*TO DO*:
In the normalization interview Q&A, what does Batch Normalization use during inference in place of batch statistics?

*DOCUMENT PASSAGE*:
--- start ---
Normalization Techniques: Interview Q&A

Q1: What is Batch Normalization? How does it work?

Answer:

Batch Normalization is a technique that normalizes the activations of a neural network layer by computing statistics across the batch dimension. The process involves three steps: first, computing the mean and variance of activations across all samples in the batch for each feature; second, normalizing the activations by subtracting the mean and dividing by the standard deviation; and third, applying learnable scale and shift parameters that allow the network to learn the optimal distribution.

Mathematically, for a batch of activations x with shape (batch_size, features), Batch Normalization computes the batch mean μ_B and batch variance σ²_B across the batch dimension, then normalizes each activation as (x - μ_B) / √(σ²_B + ε), where ε is a small constant for numerical stability. Finally, it applies learnable parameters γ (scale) and β (shift) to get the output y = γ * x̂ + β.

The key insight is that by normalizing activations, Batch Normalization reduces internal covariate shift, which is the change in distribution of layer inputs during training. This stabilization allows for higher learning rates and faster convergence. During training, batch statistics are used, but during inference, running averages of these statistics are maintained to ensure consistent behavior regardless of batch size.

Q2: What is Layer Normalization? How does it differ from Batch Normalization?

Answer:

Layer Normalization is a technique that normalizes activations across the feature dimension rather than the batch dimension. Unlike Batch Normalization, which computes statistics across all samples in a batch, Layer Normalization computes statistics independently for each sample across its features. This makes Layer Normalization independent of batch size and allows it to work with any batch size, including batch size one.
--- end ---
*Records contained in a dataset*:
--- start ---
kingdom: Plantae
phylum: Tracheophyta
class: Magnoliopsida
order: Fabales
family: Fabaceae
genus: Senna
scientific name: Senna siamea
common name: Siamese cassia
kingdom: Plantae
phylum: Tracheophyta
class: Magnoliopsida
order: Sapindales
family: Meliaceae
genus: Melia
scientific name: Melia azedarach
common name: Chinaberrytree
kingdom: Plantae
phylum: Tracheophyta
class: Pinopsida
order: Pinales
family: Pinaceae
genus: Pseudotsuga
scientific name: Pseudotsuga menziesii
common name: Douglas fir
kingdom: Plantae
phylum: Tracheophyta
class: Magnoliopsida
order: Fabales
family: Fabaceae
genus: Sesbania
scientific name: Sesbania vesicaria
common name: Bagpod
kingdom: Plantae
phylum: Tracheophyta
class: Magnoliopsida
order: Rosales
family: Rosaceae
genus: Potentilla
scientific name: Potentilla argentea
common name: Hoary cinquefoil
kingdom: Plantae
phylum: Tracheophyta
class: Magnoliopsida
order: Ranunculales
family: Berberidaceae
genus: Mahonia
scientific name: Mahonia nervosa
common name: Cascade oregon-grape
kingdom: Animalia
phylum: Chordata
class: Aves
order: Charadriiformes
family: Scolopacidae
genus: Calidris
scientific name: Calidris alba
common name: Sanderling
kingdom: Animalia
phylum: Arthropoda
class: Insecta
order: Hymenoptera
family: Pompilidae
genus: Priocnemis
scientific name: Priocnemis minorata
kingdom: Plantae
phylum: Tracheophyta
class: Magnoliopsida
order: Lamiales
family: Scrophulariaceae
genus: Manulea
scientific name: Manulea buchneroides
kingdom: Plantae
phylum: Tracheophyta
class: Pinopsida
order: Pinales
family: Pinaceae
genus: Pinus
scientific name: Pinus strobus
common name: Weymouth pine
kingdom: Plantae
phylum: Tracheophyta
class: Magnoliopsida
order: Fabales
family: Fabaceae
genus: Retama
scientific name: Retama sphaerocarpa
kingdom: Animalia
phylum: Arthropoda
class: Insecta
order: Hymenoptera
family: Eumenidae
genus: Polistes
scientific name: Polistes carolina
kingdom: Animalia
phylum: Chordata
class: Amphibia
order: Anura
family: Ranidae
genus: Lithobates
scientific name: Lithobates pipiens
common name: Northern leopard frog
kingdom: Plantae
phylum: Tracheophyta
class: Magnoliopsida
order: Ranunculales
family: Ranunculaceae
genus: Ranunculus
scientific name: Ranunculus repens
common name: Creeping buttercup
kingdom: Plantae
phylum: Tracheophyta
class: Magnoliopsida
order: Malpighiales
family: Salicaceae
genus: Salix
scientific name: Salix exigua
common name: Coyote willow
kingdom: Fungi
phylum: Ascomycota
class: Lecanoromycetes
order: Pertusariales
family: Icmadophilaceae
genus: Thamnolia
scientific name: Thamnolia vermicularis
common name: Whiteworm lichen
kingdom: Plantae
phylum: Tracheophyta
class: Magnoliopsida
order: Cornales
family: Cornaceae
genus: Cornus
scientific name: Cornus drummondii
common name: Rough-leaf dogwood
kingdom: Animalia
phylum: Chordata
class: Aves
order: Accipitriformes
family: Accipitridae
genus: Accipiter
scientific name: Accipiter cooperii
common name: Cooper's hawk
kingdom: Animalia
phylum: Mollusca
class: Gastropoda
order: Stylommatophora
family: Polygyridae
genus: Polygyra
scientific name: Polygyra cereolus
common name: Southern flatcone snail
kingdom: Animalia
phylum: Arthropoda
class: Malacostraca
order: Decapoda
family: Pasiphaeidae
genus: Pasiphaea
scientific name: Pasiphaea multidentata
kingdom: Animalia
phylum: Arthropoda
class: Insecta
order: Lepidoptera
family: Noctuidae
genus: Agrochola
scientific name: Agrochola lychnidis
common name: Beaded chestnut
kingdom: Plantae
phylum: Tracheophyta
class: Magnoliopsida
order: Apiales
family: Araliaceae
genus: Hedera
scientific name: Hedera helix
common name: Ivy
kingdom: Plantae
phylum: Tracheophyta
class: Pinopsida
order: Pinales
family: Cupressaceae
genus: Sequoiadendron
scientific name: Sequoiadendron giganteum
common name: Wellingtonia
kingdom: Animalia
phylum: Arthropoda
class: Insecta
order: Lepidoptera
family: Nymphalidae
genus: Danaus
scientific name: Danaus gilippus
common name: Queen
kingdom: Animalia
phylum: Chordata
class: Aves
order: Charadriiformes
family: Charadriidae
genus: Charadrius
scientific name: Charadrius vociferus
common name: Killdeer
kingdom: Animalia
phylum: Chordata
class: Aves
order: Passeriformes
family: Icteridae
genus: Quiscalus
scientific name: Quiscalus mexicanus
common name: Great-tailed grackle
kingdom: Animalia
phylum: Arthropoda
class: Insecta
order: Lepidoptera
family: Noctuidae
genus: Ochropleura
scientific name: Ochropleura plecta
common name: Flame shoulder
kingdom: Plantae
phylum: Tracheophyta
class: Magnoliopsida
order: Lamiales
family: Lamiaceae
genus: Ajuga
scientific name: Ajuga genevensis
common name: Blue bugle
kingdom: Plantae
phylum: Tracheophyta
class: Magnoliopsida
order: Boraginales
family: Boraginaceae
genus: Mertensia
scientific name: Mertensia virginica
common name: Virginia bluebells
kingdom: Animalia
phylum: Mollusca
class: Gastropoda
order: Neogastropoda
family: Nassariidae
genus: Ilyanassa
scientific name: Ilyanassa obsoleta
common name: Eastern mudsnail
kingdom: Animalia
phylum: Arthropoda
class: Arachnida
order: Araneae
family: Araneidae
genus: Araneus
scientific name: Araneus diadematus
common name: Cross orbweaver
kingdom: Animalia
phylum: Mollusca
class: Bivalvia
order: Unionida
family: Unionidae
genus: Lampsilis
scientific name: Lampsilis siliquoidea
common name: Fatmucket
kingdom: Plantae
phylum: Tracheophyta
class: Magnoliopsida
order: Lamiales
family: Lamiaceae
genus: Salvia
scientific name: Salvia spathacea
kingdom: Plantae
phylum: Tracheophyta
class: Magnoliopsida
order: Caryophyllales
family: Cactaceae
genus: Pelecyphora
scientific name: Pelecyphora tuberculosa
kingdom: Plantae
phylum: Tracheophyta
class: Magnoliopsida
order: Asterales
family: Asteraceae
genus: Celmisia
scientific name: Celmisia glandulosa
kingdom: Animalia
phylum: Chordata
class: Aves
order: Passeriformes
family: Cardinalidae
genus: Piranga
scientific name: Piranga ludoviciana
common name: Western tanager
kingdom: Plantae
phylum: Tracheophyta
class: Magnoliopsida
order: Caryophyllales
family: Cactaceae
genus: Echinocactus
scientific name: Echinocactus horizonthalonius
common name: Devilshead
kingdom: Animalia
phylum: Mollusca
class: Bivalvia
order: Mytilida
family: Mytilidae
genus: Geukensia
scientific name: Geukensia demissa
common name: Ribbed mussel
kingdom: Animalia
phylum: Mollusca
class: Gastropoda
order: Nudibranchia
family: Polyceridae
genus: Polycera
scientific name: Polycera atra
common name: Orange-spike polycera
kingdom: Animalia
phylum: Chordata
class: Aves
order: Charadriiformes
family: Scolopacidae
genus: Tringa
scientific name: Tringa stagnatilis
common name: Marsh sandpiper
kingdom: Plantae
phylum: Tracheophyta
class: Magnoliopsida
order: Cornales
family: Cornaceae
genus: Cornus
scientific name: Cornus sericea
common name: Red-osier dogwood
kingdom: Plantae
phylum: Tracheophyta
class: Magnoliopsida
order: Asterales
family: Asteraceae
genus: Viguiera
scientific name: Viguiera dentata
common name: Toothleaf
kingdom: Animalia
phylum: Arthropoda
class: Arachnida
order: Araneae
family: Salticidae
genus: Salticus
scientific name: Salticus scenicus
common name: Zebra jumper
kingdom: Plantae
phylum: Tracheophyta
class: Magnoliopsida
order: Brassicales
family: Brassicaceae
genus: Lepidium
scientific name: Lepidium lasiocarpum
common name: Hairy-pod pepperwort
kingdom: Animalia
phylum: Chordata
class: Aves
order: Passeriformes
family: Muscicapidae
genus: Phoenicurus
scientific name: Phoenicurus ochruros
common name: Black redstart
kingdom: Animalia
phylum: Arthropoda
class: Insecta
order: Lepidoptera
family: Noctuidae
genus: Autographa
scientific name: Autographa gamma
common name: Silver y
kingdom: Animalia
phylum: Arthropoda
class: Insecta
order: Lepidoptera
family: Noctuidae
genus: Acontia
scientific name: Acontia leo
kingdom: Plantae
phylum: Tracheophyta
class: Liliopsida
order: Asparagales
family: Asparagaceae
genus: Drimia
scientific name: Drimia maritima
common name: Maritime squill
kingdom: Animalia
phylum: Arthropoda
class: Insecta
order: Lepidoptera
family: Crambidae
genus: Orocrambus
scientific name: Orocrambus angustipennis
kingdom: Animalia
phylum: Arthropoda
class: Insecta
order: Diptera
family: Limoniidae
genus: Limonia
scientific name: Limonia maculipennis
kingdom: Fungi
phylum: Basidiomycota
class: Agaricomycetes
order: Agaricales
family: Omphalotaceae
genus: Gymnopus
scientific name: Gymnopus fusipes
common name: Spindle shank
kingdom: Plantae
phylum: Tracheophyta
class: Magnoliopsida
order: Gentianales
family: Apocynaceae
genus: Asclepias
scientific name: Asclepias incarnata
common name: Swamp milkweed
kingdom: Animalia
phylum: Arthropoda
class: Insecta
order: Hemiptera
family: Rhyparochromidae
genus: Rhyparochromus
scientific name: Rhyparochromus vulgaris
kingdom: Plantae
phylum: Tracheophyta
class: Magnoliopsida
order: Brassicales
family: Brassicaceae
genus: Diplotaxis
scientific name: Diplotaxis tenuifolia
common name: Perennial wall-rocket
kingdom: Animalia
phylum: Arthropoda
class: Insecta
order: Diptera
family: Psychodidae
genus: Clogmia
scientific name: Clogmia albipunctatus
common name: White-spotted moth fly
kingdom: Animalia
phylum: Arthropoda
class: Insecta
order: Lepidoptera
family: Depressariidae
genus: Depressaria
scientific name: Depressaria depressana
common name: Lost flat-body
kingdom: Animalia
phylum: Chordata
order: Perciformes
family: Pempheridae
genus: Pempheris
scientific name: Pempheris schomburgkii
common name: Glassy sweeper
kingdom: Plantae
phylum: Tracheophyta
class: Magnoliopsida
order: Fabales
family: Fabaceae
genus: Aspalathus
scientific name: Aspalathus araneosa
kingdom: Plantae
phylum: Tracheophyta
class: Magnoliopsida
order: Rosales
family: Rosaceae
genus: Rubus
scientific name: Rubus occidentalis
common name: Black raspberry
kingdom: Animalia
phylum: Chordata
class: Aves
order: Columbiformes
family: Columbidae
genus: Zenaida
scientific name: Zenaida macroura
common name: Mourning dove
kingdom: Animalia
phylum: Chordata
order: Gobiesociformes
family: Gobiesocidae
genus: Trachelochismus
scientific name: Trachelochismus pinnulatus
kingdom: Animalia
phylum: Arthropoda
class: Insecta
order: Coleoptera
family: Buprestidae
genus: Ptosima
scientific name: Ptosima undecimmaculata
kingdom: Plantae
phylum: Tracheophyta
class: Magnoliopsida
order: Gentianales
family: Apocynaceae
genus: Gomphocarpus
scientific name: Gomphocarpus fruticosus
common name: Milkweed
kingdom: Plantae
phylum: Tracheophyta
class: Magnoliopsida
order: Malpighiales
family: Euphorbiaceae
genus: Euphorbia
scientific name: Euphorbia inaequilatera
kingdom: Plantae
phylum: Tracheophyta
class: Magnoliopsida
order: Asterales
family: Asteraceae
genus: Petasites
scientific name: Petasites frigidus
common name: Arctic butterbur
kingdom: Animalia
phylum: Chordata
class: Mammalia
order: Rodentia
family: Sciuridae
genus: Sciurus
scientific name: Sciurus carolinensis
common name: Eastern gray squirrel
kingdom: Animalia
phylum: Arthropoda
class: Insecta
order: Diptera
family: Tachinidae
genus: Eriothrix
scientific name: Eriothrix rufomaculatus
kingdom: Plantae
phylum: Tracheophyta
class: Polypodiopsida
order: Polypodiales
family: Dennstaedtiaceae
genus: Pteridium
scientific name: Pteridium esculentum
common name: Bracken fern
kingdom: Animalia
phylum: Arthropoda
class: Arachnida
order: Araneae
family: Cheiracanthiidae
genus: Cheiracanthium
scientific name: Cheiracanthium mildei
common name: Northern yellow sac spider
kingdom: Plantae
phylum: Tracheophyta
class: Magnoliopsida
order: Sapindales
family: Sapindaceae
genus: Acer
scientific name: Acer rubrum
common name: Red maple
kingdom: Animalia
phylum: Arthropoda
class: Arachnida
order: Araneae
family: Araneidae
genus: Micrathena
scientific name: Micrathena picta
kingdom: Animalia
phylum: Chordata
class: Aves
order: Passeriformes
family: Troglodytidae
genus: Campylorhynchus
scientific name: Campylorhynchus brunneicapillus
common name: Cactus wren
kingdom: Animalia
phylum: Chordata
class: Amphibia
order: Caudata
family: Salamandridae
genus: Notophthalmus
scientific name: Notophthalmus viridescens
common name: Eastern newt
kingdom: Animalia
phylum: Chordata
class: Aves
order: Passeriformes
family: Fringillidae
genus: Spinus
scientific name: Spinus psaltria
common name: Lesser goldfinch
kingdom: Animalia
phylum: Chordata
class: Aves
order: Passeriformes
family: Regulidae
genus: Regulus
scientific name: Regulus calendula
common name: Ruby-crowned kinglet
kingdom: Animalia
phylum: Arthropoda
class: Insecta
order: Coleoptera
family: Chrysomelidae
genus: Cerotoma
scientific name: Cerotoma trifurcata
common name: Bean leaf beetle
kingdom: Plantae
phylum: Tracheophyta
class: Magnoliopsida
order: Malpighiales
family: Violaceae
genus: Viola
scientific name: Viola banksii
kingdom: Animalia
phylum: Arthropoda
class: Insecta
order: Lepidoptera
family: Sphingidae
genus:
--- end ---
*RESPONSE FOR THIS EXERCISE*:
Running averages of those statistics, which keep its behavior consistent regardless of batch size.